Zarif reportedly conditioned any negotiations over Iran’s missile program to the US halting its arms sales to its allies in the Gulf region. These words by Zarif prompted Iran’s press office in New York to insist the following day that the country’s missile program was non-negotiable.

On July 19, Zarif gave an interview to US National Public Radio, sounding conciliatory and harsh at the same time by insisting that while Iran welcomed talks, it would also play hardball if its security was at risk.
Iran’s reformers have celebrated Zarif’s recent diplomacy if it gets the message across that both the United States and Iran need to talk. In Iran, it is assumed that President Donald Trump wants to start talks to boost his presidential re-election campaign in 2020.
But Iran’s hardliners question Zarif’s diplomacy. Zarif himself admits that the mindset of engaging with the United States is beginning to lose currency inside Iran, without offering a clear reason as to why this mindset is changing.
A proposal floated by Zarif in a recent interview did not alleviate international concerns over Iran’s long-term nuclear enrichment plans. According to  Zarif, the provisions of the nuclear deal require Iran to ratify the additional protocol for safeguards by 2023, a move that would place the country’s nuclear facilities permanently under UN inspections. Zarif has proposed to take the additional protocol to Parliament for it to be ratified in exchange for the US-led sanctions to be lifted.
The United States has rejected this proposal by Zarif. It has also said that Zarif’s ability to play with words does not sit well with Washington. The United States has instead said that it will engage in talks only if authorized by Iran’s Supreme Leader Ali Khamenei.

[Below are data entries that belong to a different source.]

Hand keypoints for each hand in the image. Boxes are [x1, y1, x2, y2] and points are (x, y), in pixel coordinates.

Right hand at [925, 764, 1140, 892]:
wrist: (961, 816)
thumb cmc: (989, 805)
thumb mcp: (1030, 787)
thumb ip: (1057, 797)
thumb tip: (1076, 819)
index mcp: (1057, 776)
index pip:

Washington has also sanctioned Zarif, which could further impede his ability to engage in diplomacy.
Iran’s hardliners meanwhile charge Zarif of cognitive bias in defending the deal. They believe Iran should adhere to the resistance doctrine of its supreme leader which calls for standing up to US pressures. The nuclear deal, according to these hardliners, is only a wayward agenda designed by President Hassan Rouhani to strengthen his hold on power.
Rouhani has dismissed these criticisms. On July 18, he said if the United States lifted sanctions Iran would return to the deal. Iran also held talks in Vienna with the remaining parties to the deal, and called them useful. Rouhani is optimistic about the deal, saying that it could be salvaged in the next few weeks. To appease hardliners, Iran’s president has also vowed that adhering to the nuclear agreement will allow Iran to buy weapons from international markets.

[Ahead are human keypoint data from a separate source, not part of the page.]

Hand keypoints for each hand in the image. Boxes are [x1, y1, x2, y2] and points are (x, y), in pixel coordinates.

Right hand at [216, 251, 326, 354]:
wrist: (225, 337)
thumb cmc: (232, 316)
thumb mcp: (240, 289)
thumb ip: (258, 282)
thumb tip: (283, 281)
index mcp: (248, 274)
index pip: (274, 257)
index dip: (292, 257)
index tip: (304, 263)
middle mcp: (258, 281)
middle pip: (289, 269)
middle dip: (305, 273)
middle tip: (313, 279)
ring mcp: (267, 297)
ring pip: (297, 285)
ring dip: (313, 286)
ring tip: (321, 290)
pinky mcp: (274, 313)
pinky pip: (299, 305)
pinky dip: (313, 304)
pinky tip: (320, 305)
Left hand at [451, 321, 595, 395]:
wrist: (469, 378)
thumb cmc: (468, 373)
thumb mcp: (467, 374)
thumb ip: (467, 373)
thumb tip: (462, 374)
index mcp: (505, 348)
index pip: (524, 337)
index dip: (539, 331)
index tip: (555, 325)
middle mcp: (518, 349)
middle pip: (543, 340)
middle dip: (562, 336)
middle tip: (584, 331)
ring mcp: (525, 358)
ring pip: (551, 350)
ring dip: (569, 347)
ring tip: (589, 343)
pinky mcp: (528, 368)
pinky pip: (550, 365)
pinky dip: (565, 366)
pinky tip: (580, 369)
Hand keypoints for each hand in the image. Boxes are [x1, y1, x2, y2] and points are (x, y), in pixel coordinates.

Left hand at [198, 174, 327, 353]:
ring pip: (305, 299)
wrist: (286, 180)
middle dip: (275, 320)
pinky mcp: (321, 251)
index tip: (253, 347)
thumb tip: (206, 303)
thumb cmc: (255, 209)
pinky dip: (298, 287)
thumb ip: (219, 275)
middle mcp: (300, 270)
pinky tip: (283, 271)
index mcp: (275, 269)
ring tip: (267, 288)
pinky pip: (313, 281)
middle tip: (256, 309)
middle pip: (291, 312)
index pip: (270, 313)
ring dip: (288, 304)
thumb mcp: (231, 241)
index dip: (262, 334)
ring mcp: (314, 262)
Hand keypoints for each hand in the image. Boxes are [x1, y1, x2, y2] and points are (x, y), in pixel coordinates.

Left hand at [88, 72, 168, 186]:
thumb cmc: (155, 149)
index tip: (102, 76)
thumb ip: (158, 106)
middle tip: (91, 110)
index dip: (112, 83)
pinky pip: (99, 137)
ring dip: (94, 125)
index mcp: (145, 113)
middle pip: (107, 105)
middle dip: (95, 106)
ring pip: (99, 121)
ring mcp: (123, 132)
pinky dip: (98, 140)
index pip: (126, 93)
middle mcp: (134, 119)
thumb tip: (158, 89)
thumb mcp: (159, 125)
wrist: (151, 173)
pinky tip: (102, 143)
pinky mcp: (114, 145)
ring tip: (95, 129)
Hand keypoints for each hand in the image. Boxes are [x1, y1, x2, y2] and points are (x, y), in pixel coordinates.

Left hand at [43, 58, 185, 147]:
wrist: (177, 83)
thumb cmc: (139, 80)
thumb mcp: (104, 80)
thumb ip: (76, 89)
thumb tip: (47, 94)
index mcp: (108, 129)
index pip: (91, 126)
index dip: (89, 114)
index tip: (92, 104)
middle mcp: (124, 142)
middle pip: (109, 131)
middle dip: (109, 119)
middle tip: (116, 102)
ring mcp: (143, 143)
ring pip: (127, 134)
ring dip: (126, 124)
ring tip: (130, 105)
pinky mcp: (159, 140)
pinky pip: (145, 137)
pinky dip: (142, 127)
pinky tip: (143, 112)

It remains to be seen if any of President Rouhani’s optimistic forecasts will transpire into reality. Re-negotiating the nuclear deal does not seem like a priority for Iran’s main decision-makers, i.e. the hardliners. The state-backed Mehr News Agency has reported that any US suggestion of lifting its sanctions in return for Iran compromising on the “sunset clause” in the agreement that would  allow Tehran to resume full-scale nuclear activities after 10 to 15 years was a ploy and a media rumor.
Zarif’s hands are tied when he returns to the United States to take part in the annual UN General Assembly meetings in New York. The sanctions could restrict his movements, even after he was reportedly invited, before being sanctioned, to the White House, and met with the US Representative on Iran Senator Rand Paul to discuss a breakthrough in talks. This might seal the end of his diplomatic career for now, especially as calls also mount in Iran for Rouhani’s resignation, unless the duo can save the nuclear deal.